Where the string "ёлка" shows up in a line of the records, copy that line.

<<<<

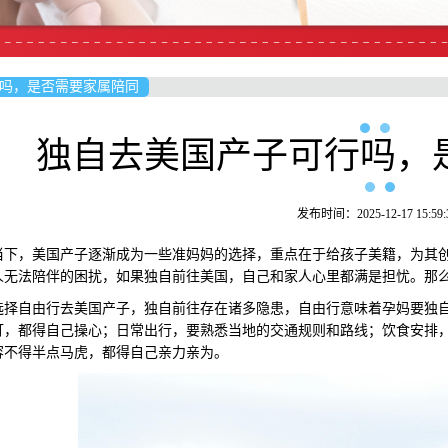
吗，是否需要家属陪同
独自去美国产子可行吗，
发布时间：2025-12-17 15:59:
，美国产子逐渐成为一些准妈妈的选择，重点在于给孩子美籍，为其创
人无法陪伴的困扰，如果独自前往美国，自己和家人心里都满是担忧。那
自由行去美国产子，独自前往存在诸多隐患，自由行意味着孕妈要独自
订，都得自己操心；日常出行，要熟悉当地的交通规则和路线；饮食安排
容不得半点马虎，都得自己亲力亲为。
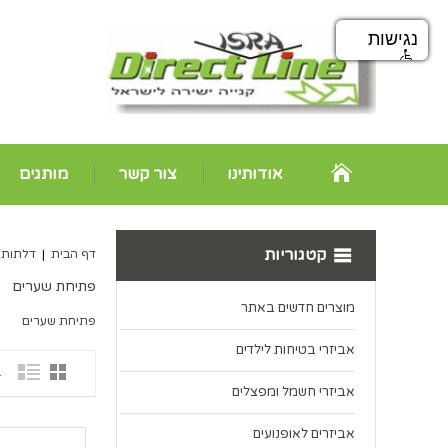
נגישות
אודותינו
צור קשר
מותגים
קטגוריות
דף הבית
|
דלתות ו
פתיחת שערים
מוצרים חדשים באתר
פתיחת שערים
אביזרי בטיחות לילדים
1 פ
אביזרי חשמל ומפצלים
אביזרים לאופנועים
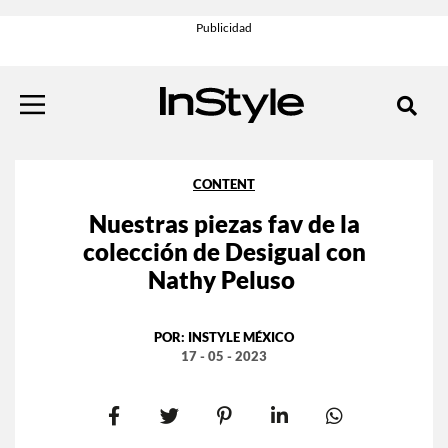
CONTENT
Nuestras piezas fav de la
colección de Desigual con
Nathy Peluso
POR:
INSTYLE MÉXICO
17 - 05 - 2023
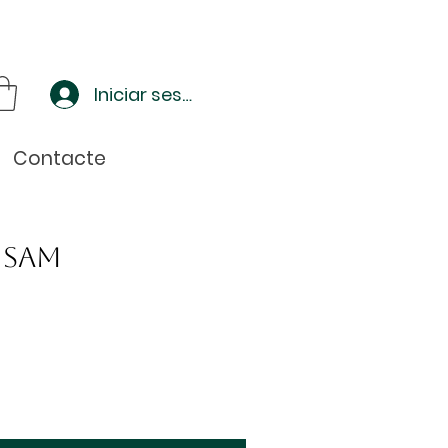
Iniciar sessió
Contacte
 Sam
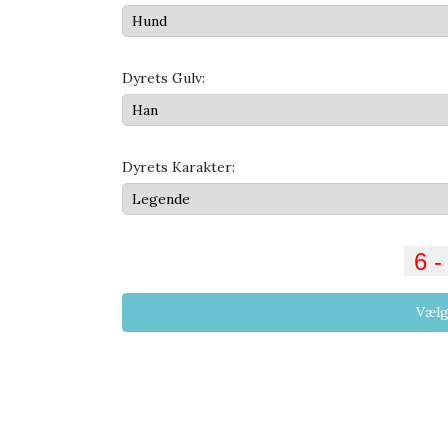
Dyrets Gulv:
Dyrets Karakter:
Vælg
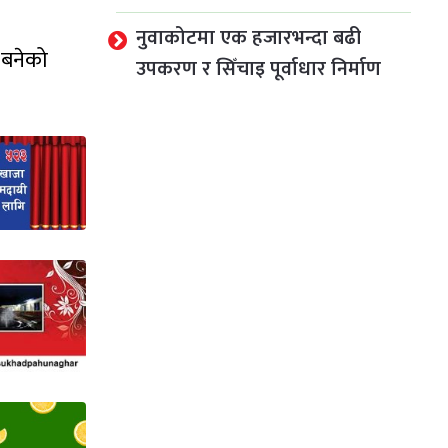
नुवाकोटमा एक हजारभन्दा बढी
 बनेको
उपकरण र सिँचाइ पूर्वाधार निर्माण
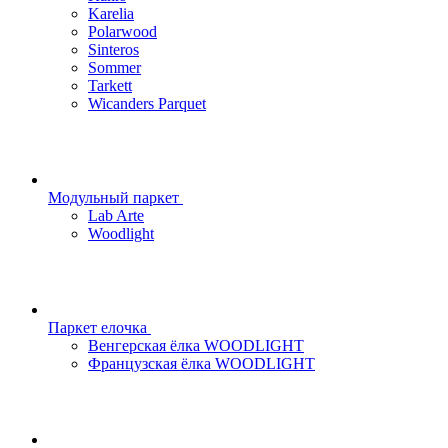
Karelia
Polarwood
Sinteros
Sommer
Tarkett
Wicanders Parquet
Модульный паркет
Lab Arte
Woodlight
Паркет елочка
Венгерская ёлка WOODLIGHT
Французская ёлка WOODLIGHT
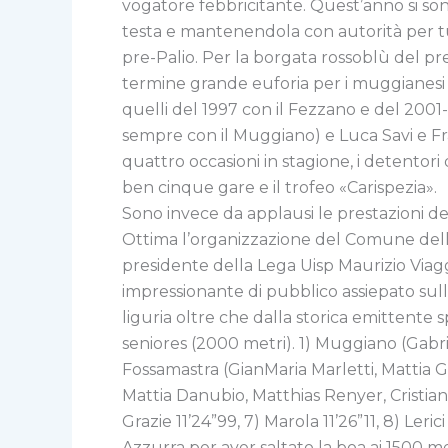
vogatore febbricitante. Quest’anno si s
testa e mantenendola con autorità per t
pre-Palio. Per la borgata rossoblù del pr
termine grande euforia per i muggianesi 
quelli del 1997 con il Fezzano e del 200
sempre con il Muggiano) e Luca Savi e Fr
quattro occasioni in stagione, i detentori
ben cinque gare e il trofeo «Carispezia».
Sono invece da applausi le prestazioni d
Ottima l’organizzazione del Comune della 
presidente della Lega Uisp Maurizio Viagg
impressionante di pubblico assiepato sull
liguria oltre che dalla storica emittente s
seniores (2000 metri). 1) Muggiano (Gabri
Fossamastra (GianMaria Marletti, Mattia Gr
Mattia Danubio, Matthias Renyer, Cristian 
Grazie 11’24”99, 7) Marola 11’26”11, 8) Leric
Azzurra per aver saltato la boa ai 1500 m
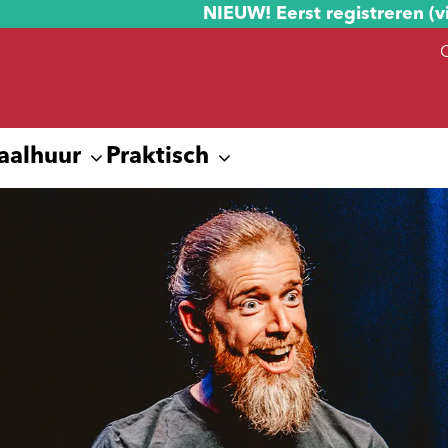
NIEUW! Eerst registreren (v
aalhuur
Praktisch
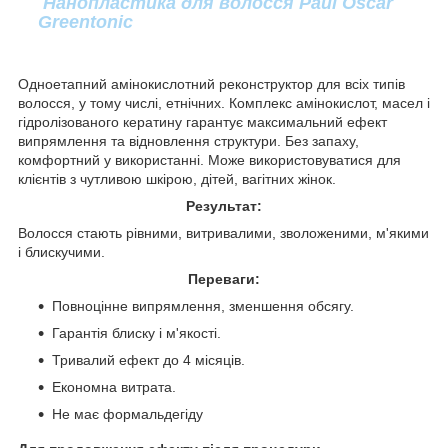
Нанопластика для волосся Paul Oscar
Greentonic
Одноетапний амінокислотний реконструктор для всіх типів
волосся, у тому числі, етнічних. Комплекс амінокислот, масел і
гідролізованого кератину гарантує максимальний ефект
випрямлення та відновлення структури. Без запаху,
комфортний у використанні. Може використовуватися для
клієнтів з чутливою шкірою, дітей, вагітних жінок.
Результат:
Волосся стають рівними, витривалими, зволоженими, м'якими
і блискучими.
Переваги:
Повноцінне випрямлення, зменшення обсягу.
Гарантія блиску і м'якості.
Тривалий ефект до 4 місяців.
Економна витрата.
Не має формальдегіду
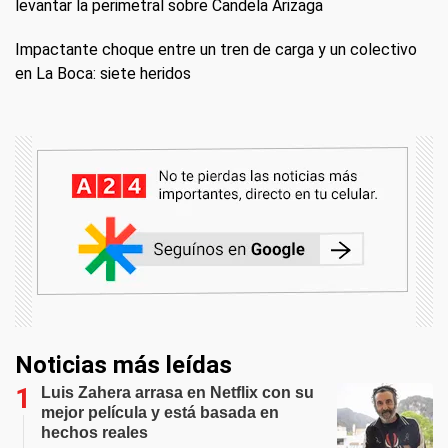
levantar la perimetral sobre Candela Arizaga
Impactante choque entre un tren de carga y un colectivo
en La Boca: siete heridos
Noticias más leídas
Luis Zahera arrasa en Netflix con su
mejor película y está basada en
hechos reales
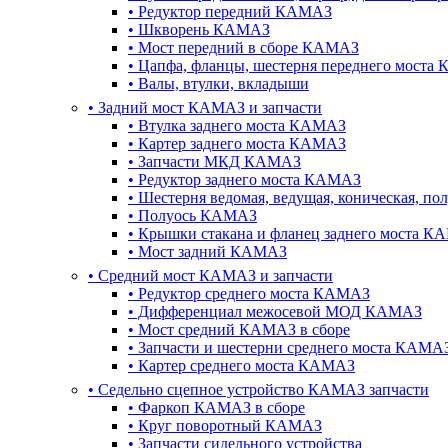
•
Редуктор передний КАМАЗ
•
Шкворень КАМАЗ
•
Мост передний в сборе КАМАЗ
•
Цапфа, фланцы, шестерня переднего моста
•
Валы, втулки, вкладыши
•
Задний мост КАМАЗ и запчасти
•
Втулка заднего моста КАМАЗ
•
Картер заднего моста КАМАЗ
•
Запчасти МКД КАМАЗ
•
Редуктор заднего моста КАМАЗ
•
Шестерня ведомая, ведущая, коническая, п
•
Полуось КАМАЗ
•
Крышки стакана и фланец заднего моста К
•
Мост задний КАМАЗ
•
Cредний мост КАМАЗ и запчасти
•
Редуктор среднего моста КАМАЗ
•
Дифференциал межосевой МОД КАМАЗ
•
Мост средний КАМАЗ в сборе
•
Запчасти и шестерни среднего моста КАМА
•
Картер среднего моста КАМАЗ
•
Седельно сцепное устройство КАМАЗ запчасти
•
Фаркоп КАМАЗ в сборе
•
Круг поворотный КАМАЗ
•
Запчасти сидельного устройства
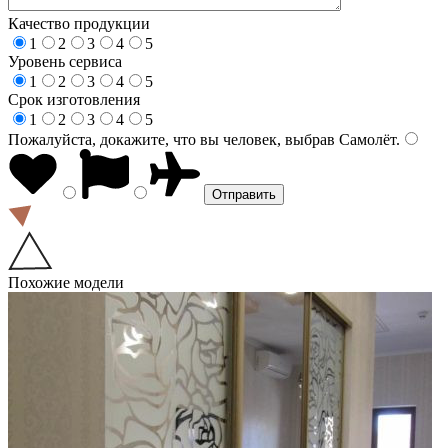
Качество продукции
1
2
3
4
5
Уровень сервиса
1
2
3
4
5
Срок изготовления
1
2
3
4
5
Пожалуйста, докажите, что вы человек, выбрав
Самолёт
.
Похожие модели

>>>>

[Answer for the task]:
Венгерская ёлка WOODLIGHT
Французская ёлка WOODLIGHT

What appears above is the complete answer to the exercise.